**Work to be completed**.
The answer must be every entry below, word for word, with the pictures left out.

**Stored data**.
►

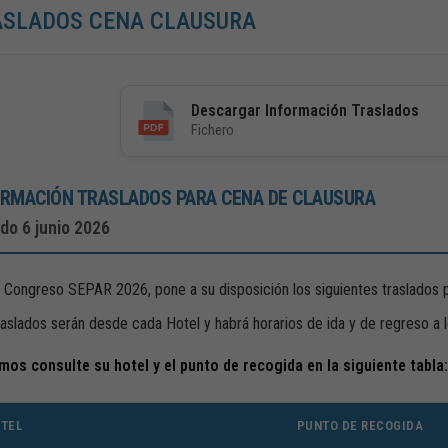
ASLADOS CENA CLAUSURA
Descargar Información Traslados
Fichero
ORMACIÓN TRASLADOS PARA CENA DE CLAUSURA
do 6 junio 2026
º Congreso SEPAR 2026, pone a su disposición los siguientes traslados 
raslados serán desde cada Hotel y habrá horarios de ida y de regreso a
os consulte su hotel y el punto de recogida en la siguiente tabla:
TEL
PUNTO DE RECOGIDA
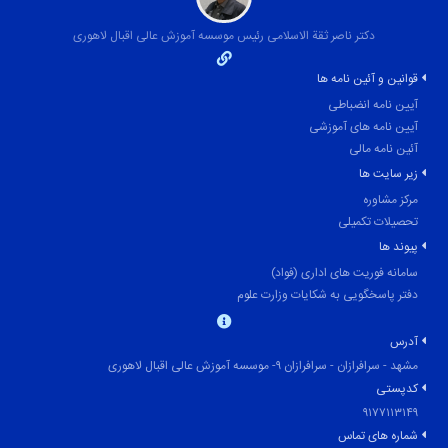
دکتر ناصر ثقة الاسلامی رئیس موسسه آموزش عالی اقبال لاهوری
قوانین و آئین نامه ها
آیین نامه انضباطی
آیین نامه های آموزشی
آئین نامه مالی
زیر سایت ها
مرکز مشاوره
تحصیلات تکمیلی
پیوند ها
سامانه فوریت های اداری (فواد)
دفتر پاسخگویی به شکایات وزارت علوم
آدرس
مشهد - سرافرازان - سرافرازان ۹- موسسه آموزش عالی اقبال لاهوری
کدپستی
۹۱۷۷۱۱۳۱۴۹
شماره های تماس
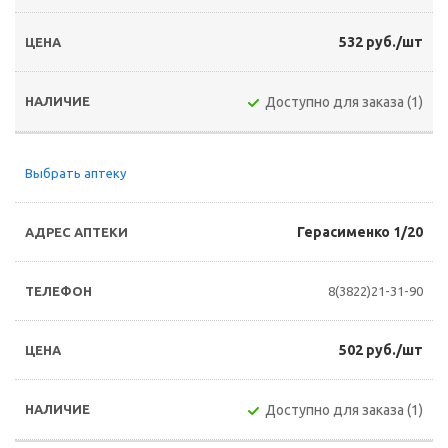
532 руб./шт
Доступно для заказа (1)
Выбрать аптеку
Герасименко 1/20
8(3822)21-31-90
502 руб./шт
Доступно для заказа (1)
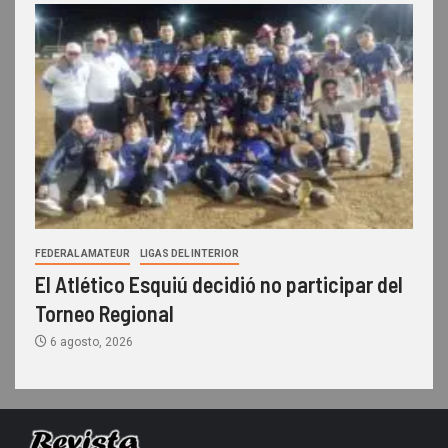
FEDERAL AMATEUR
LIGAS DEL INTERIOR
El Atlético Esquiú decidió no participar del
Torneo Regional
6 agosto, 2026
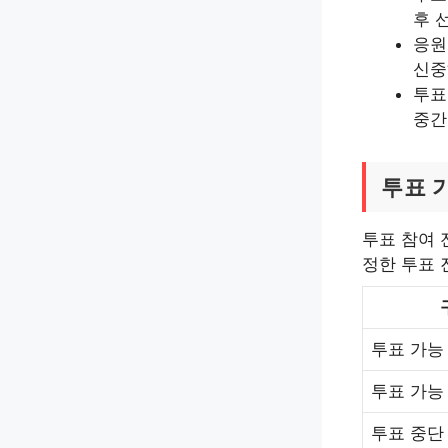
후 
응원
신중
투표
중간
투표 
투표 참여 
정한 투표 
투표 가능
투표 가능
투표 중단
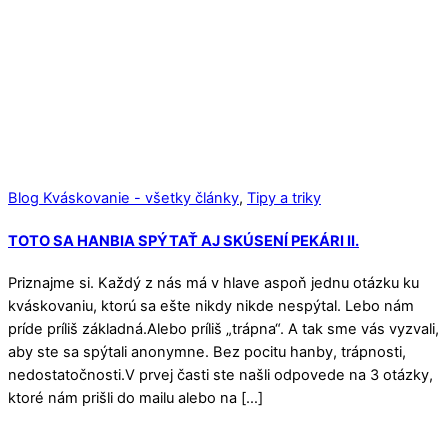
Blog Kváskovanie - všetky články
,
Tipy a triky
TOTO SA HANBIA SPÝTAŤ AJ SKÚSENÍ PEKÁRI II.
Priznajme si. Každý z nás má v hlave aspoň jednu otázku ku
kváskovaniu, ktorú sa ešte nikdy nikde nespýtal. Lebo nám
príde príliš základná.Alebo príliš „trápna“. A tak sme vás vyzvali,
aby ste sa spýtali anonymne. Bez pocitu hanby, trápnosti,
nedostatočnosti.V prvej časti ste našli odpovede na 3 otázky,
ktoré nám prišli do mailu alebo na […]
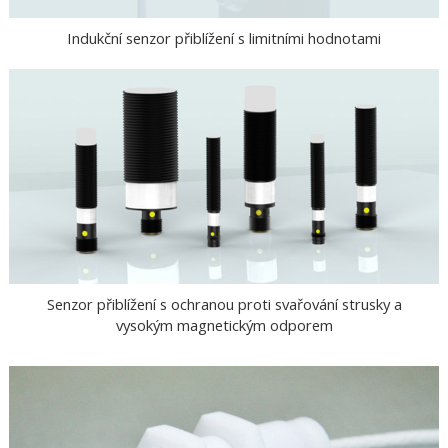
Indukční senzor přiblížení s limitními hodnotami
Senzor přiblížení s ochranou proti svařování strusky a
vysokým magnetickým odporem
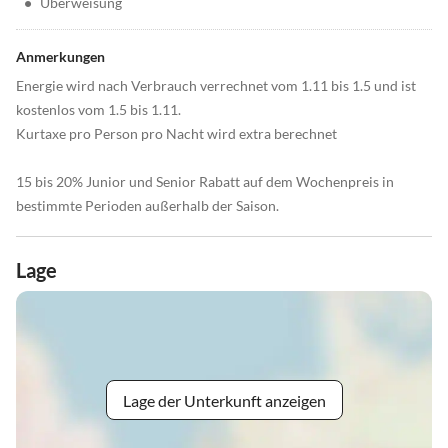
•
Überweisung
Anmerkungen
Energie wird nach Verbrauch verrechnet vom 1.11 bis 1.5 und ist
kostenlos vom 1.5 bis 1.11.
Kurtaxe pro Person pro Nacht wird extra berechnet
15 bis 20% Junior und Senior Rabatt auf dem Wochenpreis in
bestimmte Perioden außerhalb der Saison.
Lage
Lage der Unterkunft anzeigen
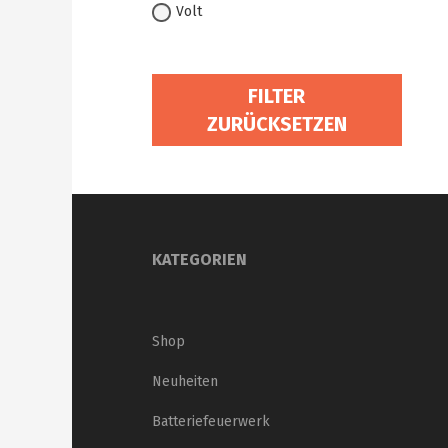
Volt
FILTER
ZURÜCKSETZEN
KATEGORIEN
Shop
Neuheiten
Batteriefeuerwerk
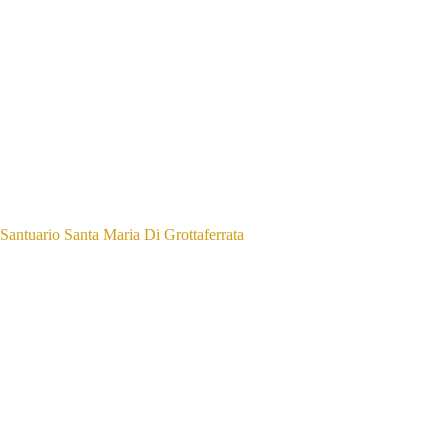
Santuario Santa Maria Di Grottaferrata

◄

**Solved exercise**.
ASLADOS CENA CLAUSURA
Descargar Información Traslados
Fichero
ORMACIÓN TRASLADOS PARA CENA DE CLAUSURA
do 6 junio 2026
º Congreso SEPAR 2026, pone a su disposición los siguientes traslados 
raslados serán desde cada Hotel y habrá horarios de ida y de regreso a
os consulte su hotel y el punto de recogida en la siguiente tabla:
TEL
PUNTO DE RECOGIDA
دکتر ناصر ثقة الاسلامی رئیس موسسه آموزش عالی اقبال لاهوری
قوانین و آئین نامه ها
آیین نامه انضباطی
آیین نامه های آموزشی
آئین نامه مالی
زیر سایت ها
مرکز مشاوره
تحصیلات تکمیلی
پیوند ها
سامانه فوریت های اداری (فواد)
دفتر پاسخگویی به شکایات وزارت علوم
آدرس
مشهد - سرافرازان - سرافرازان ۹- موسسه آموزش عالی اقبال لاهوری
کدپستی
۹۱۷۷۱۱۳۱۴۹
شماره های تماس
532 руб./шт
Доступно для заказа (1)
Выбрать аптеку
Герасименко 1/20
8(3822)21-31-90
502 руб./шт
Доступно для заказа (1)
FEDERAL AMATEUR
LIGAS DEL INTERIOR
El Atlético Esquiú decidió no participar del
Torneo Regional
6 agosto, 2026
후 
응원
신중
투표
중간
투표 
투표 참여 
정한 투표 
투표 가능
투표 가능
투표 중단
Blog Kváskovanie - všetky články
,
Tipy a triky
TOTO SA HANBIA SPÝTAŤ AJ SKÚSENÍ PEKÁRI II.
Priznajme si. Každý z nás má v hlave aspoň jednu otázku ku
kváskovaniu, ktorú sa ešte nikdy nikde nespýtal. Lebo nám
príde príliš základná.Alebo príliš „trápna“. A tak sme vás vyzvali,
aby ste sa spýtali anonymne. Bez pocitu hanby, trápnosti,
nedostatočnosti.V prvej časti ste našli odpovede na 3 otázky,
ktoré nám prišli do mailu alebo na […]
Indukční senzor přiblížení s limitními hodnotami
Senzor přiblížení s ochranou proti svařování strusky a
vysokým magnetickým odporem
•
Überweisung
Anmerkungen
Energie wird nach Verbrauch verrechnet vom 1.11 bis 1.5 und ist
kostenlos vom 1.5 bis 1.11.
Kurtaxe pro Person pro Nacht wird extra berechnet
15 bis 20% Junior und Senior Rabatt auf dem Wochenpreis in
bestimmte Perioden außerhalb der Saison.
Lage
Lage der Unterkunft anzeigen
Volt
FILTER
ZURÜCKSETZEN
KATEGORIEN
Shop
Neuheiten
Batteriefeuerwerk
Santuario Santa Maria Di Grottaferrata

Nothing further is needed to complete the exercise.